Feride, qui a gagné le surnom de « Çalıkuşu » (Fauvette) durant son enfance en raison de sa malice et de sa nature agitée, a grandi dans la demeure de ses tantes à Istanbul et en tant qu'interne chez les religieuses de Dame de Sion. Elle a perdu sa mère puis son père très jeune. Elle et son cousin Kâmran sont tombés amoureux et se sont fiancés ; cependant, quelques jours avant leur mariage, elle a appris que Kâmran l'avait trahie avec une femme nommée Münevver. Plaçant sa fierté au-dessus de tout, Feride a quitté Kâmran, a fui la maison familiale et est partie enseigner dans les villages et villes difficiles d'Anatolie pour le ministère de l'Éducation nationale. Tout au long de son périple, en raison de sa beauté (qui lui a valu le surnom de Gülbeşeker) et de sa condition de femme seule, elle a été maintes fois la cible de calomnies et de ragots infondés. Elle a souffert un effondrement terrible en perdant Munise, qu'elle avait adoptée à Zeyniler. Finalement, le docteur Hayrullah Bey l'a épousée sur le papier pour la protéger, et par testament, a contraint Feride à retourner vers Kâmran, le plus grand amour et la plaie la plus profonde de sa vie.
Elle a perdu sa mère, Güzide, emportée par la tuberculose dans une maison de fortune quand elle avait cinq ans. Son père, Nizamettin Bey, était commandant de cavalerie et il est décédé peu après. Après avoir été pensionnaire dans l'école des sœurs françaises, elle passait ses vacances chez ses tantes à Kozyatağı. C'est là que ses chamailleries d'enfance avec Kâmran se sont transformées en un amour secret, puis en une histoire de fiançailles inachevées et rompues.

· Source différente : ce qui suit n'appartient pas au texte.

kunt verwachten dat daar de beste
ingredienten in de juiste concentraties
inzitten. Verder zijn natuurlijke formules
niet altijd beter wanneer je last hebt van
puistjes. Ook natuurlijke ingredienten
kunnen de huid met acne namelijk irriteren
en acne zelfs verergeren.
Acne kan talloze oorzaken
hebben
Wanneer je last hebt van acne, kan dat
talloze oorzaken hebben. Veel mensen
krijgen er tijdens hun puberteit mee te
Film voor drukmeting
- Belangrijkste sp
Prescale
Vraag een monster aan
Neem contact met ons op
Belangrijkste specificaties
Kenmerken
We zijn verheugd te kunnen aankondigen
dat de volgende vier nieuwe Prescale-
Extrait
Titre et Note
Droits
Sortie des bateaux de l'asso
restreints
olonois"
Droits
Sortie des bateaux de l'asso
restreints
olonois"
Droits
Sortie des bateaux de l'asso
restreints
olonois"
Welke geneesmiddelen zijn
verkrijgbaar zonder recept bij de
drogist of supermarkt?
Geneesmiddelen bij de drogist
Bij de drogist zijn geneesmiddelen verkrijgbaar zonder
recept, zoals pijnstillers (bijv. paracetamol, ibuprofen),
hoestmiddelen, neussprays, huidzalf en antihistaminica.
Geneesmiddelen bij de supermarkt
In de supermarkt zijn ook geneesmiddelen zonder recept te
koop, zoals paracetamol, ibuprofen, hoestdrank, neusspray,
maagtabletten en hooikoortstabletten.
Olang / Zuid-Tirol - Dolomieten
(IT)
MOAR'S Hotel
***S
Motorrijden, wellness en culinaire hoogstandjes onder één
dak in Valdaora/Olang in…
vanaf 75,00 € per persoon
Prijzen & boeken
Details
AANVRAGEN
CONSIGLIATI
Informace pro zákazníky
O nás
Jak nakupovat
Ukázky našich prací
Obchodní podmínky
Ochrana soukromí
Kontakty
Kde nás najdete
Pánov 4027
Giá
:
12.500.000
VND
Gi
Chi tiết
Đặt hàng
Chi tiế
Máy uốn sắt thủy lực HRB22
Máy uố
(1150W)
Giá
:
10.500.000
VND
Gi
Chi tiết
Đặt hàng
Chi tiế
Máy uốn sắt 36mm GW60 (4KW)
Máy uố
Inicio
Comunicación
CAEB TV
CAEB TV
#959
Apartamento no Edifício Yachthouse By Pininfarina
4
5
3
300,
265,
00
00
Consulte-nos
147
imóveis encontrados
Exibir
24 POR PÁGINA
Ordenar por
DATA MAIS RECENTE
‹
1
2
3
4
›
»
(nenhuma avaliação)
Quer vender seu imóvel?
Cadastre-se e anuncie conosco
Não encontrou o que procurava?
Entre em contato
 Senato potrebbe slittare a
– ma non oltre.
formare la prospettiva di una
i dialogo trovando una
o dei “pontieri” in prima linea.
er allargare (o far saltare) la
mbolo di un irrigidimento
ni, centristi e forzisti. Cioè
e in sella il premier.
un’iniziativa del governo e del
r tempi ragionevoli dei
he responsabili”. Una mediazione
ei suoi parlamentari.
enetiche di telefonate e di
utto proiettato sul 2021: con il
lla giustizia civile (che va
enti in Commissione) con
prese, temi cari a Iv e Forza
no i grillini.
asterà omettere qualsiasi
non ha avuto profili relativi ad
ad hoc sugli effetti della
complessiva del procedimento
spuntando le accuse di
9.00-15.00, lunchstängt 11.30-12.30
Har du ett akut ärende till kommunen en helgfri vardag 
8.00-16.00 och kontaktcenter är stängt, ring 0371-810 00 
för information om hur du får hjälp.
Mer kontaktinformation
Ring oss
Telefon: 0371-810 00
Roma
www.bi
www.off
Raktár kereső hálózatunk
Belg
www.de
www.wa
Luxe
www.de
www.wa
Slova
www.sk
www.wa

Bien que n'étant pas très grande, elle possède un corps délicat et agile, avec des cheveux très bruns coupés court qui tombent souvent en vagues sur son front. Elle a de grands yeux noisette brillants et lumineux (virant parfois au vert). Comme sa lèvre supérieure est légèrement courte, sa bouche semble toujours entrouverte, comme si elle souriait. Durant son aventure à Zeyniler et en Anatolie, elle a souvent tenté de se cacher derrière une blouse scolaire en taffetas noir ou d'affreux tchadors.
Munise
Son plus précieux trésor, qu'elle a adoptée en Anatolie et qui la rattache à la vie.
Kâmran
Son ancien fiancé, qu'elle considère comme l'auteur d'une trahison impardonnable mais qu'elle n'a jamais pu arracher de son cœur.
Müjgân
Sa cousine qu'elle considère comme une sœur et la seule confidente à qui elle peut révéler ses secrets.
Doktor Hayrullah Bey
Son père spirituel et époux de façade, qui la protège des calomnies et du féroce engrenage des ragots d'Anatolie.